**ABOUT THIS TASK**
Of the records that follow, copy only the lines from the line containing "2024年12月14日" to the line containing "UKSELINGIDPLUSS.ee", both included, exactly as written.

═════ EXTRACTED MATERIAL

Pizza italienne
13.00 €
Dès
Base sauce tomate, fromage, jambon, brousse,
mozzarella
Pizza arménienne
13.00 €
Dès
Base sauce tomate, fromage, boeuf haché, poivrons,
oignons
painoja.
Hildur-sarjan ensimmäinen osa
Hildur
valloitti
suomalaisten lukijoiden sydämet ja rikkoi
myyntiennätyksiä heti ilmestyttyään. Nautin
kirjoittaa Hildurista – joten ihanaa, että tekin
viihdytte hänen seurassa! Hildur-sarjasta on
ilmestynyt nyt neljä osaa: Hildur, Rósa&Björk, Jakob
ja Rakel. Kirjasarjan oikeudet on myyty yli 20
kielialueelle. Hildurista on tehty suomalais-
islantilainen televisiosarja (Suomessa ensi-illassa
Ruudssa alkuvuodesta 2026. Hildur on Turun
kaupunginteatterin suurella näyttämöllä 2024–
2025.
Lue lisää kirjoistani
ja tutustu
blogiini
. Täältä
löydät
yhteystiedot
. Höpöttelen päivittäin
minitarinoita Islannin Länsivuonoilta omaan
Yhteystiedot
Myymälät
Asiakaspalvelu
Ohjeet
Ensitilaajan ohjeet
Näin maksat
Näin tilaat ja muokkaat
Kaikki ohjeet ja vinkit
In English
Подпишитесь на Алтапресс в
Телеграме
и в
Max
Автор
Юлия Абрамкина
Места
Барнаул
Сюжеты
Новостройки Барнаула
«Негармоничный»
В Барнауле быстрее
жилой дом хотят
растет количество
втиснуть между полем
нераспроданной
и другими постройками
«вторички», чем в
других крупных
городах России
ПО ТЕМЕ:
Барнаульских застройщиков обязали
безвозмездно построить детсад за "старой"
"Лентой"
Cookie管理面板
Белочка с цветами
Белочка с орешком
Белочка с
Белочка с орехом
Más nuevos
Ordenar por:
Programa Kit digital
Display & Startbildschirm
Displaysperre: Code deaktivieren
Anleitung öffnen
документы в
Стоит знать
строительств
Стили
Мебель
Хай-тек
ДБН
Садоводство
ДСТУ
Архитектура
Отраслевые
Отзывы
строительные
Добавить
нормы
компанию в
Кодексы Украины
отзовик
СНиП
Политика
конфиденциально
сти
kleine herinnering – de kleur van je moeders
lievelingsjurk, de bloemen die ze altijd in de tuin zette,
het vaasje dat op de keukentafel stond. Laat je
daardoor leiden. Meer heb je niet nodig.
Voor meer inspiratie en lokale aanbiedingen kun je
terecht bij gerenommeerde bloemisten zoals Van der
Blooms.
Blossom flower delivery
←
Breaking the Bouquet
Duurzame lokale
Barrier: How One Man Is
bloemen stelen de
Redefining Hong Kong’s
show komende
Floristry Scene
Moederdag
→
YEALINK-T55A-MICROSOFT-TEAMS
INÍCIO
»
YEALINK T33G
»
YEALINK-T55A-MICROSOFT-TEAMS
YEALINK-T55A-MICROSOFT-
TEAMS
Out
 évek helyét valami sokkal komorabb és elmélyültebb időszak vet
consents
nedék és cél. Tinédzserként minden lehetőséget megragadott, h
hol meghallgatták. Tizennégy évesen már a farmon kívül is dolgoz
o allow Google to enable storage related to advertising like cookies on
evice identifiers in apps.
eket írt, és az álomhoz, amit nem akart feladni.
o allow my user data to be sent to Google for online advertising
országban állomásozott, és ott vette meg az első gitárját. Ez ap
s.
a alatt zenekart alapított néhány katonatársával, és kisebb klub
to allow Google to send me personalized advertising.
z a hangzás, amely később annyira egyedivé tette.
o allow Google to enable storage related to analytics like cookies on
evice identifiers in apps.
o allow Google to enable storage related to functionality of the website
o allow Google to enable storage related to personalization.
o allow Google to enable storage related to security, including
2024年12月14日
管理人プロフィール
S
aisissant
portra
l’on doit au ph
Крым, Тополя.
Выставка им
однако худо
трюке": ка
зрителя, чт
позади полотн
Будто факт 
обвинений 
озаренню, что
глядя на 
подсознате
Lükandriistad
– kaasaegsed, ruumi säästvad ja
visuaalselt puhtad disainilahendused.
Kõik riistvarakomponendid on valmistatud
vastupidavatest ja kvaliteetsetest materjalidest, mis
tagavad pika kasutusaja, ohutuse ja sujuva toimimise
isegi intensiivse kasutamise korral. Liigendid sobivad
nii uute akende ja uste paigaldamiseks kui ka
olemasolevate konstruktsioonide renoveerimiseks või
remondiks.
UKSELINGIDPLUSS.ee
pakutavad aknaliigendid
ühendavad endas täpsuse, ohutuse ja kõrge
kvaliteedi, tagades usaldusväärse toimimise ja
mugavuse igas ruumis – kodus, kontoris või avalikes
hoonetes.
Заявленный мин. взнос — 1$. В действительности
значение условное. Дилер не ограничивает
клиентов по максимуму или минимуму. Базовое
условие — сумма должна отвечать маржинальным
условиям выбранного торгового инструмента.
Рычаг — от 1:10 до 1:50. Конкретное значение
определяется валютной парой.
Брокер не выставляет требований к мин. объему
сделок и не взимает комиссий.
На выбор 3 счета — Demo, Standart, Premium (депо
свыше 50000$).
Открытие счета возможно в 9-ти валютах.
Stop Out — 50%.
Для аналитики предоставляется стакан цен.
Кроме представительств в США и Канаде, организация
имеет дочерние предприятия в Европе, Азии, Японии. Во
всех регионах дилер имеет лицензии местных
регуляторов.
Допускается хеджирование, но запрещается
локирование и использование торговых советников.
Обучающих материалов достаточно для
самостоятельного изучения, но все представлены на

══════════

**ANSWER SPACE**
2024年12月14日
管理人プロフィール
S
aisissant
portra
l’on doit au ph
Крым, Тополя.
Выставка им
однако худо
трюке": ка
зрителя, чт
позади полотн
Будто факт 
обвинений 
озаренню, что
глядя на 
подсознате
Lükandriistad
– kaasaegsed, ruumi säästvad ja
visuaalselt puhtad disainilahendused.
Kõik riistvarakomponendid on valmistatud
vastupidavatest ja kvaliteetsetest materjalidest, mis
tagavad pika kasutusaja, ohutuse ja sujuva toimimise
isegi intensiivse kasutamise korral. Liigendid sobivad
nii uute akende ja uste paigaldamiseks kui ka
olemasolevate konstruktsioonide renoveerimiseks või
remondiks.
UKSELINGIDPLUSS.ee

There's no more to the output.